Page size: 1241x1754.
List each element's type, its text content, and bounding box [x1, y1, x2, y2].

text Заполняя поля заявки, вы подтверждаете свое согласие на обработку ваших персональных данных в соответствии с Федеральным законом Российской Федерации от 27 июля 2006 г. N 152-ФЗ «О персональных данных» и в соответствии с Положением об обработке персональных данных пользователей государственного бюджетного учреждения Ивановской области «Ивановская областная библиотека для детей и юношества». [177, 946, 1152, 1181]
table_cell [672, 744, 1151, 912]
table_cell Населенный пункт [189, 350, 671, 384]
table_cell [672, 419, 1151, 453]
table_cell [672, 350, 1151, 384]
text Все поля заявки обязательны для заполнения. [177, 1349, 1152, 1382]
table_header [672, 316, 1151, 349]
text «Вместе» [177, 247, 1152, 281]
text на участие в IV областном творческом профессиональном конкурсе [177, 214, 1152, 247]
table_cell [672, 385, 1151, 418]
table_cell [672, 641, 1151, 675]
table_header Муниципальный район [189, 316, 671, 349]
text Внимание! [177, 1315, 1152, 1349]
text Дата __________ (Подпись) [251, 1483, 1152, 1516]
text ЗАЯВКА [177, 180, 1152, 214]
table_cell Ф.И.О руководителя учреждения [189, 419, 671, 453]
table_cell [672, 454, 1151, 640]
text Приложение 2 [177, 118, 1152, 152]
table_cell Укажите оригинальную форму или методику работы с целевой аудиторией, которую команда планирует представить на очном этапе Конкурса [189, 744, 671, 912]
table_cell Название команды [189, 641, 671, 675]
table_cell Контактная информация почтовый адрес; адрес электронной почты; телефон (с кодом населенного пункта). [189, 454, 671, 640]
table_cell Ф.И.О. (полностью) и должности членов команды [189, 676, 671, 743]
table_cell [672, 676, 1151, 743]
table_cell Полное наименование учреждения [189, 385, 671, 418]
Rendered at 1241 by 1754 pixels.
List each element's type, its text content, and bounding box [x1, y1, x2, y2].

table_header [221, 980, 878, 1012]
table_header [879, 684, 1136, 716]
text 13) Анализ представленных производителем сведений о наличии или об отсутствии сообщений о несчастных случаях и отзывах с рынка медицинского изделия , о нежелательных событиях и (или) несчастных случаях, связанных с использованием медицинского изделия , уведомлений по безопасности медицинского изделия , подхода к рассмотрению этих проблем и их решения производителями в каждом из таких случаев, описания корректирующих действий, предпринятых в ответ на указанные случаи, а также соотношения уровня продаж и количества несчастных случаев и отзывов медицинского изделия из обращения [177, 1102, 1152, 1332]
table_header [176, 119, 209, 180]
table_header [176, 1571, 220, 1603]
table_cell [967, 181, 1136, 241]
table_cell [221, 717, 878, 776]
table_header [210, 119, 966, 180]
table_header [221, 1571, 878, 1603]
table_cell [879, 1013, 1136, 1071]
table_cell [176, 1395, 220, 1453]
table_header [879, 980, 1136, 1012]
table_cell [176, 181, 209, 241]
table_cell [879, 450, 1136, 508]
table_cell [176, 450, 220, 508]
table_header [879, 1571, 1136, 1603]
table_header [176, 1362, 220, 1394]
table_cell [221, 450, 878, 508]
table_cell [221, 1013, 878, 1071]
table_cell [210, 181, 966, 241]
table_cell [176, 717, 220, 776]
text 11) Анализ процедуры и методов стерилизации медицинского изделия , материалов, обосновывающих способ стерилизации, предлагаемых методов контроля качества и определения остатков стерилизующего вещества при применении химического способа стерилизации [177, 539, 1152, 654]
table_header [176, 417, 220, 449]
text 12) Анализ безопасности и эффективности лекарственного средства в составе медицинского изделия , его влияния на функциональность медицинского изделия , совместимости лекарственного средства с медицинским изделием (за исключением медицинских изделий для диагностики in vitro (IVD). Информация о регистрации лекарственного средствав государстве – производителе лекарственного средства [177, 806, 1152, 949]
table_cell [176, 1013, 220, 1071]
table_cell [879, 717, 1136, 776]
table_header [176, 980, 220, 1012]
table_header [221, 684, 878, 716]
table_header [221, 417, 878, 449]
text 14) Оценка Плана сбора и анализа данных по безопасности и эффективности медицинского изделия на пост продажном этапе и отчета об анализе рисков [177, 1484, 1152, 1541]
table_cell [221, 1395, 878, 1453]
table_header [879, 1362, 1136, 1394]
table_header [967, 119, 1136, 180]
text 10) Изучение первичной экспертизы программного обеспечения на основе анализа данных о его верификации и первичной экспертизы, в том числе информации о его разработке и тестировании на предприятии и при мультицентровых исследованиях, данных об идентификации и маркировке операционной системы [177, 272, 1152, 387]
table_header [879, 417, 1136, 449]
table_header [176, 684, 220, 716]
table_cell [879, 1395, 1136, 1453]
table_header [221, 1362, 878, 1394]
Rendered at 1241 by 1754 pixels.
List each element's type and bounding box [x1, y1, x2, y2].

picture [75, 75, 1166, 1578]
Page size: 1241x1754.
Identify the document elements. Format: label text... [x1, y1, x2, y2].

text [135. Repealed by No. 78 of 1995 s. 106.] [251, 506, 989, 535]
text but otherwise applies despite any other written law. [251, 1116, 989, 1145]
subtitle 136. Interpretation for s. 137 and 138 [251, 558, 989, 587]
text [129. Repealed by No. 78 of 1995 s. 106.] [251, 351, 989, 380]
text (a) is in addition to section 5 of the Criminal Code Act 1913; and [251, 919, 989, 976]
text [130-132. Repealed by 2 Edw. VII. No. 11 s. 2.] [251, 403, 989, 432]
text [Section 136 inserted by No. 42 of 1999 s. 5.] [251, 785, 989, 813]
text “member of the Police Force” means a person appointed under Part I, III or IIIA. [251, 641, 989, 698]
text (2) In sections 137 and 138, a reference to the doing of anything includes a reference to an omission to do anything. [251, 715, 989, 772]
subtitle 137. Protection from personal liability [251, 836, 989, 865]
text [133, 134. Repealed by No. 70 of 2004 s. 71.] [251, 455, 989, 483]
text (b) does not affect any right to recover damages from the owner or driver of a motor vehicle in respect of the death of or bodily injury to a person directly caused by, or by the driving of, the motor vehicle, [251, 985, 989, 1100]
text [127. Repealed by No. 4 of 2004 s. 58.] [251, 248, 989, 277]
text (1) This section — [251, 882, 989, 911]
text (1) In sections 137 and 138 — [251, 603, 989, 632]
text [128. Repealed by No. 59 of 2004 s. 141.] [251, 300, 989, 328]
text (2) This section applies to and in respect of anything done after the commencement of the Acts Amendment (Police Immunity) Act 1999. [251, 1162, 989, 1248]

* [YOUR GOAL] Write out exactly the lines above between the line with "table_cell [176, 1395, 220, 1453]" and the line with "table_header [221, 684, 878, 716]", inclusive, and nothing beyond them.

* [ANSWER]
table_cell [176, 1395, 220, 1453]
table_header [879, 980, 1136, 1012]
table_cell [176, 181, 209, 241]
table_cell [879, 450, 1136, 508]
table_cell [176, 450, 220, 508]
table_header [879, 1571, 1136, 1603]
table_header [176, 1362, 220, 1394]
table_cell [221, 450, 878, 508]
table_cell [221, 1013, 878, 1071]
table_cell [210, 181, 966, 241]
table_cell [176, 717, 220, 776]
text 11) Анализ процедуры и методов стерилизации медицинского изделия , материалов, обосновывающих способ стерилизации, предлагаемых методов контроля качества и определения остатков стерилизующего вещества при применении химического способа стерилизации [177, 539, 1152, 654]
table_header [176, 417, 220, 449]
text 12) Анализ безопасности и эффективности лекарственного средства в составе медицинского изделия , его влияния на функциональность медицинского изделия , совместимости лекарственного средства с медицинским изделием (за исключением медицинских изделий для диагностики in vitro (IVD). Информация о регистрации лекарственного средствав государстве – производителе лекарственного средства [177, 806, 1152, 949]
table_cell [176, 1013, 220, 1071]
table_cell [879, 717, 1136, 776]
table_header [176, 980, 220, 1012]
table_header [221, 684, 878, 716]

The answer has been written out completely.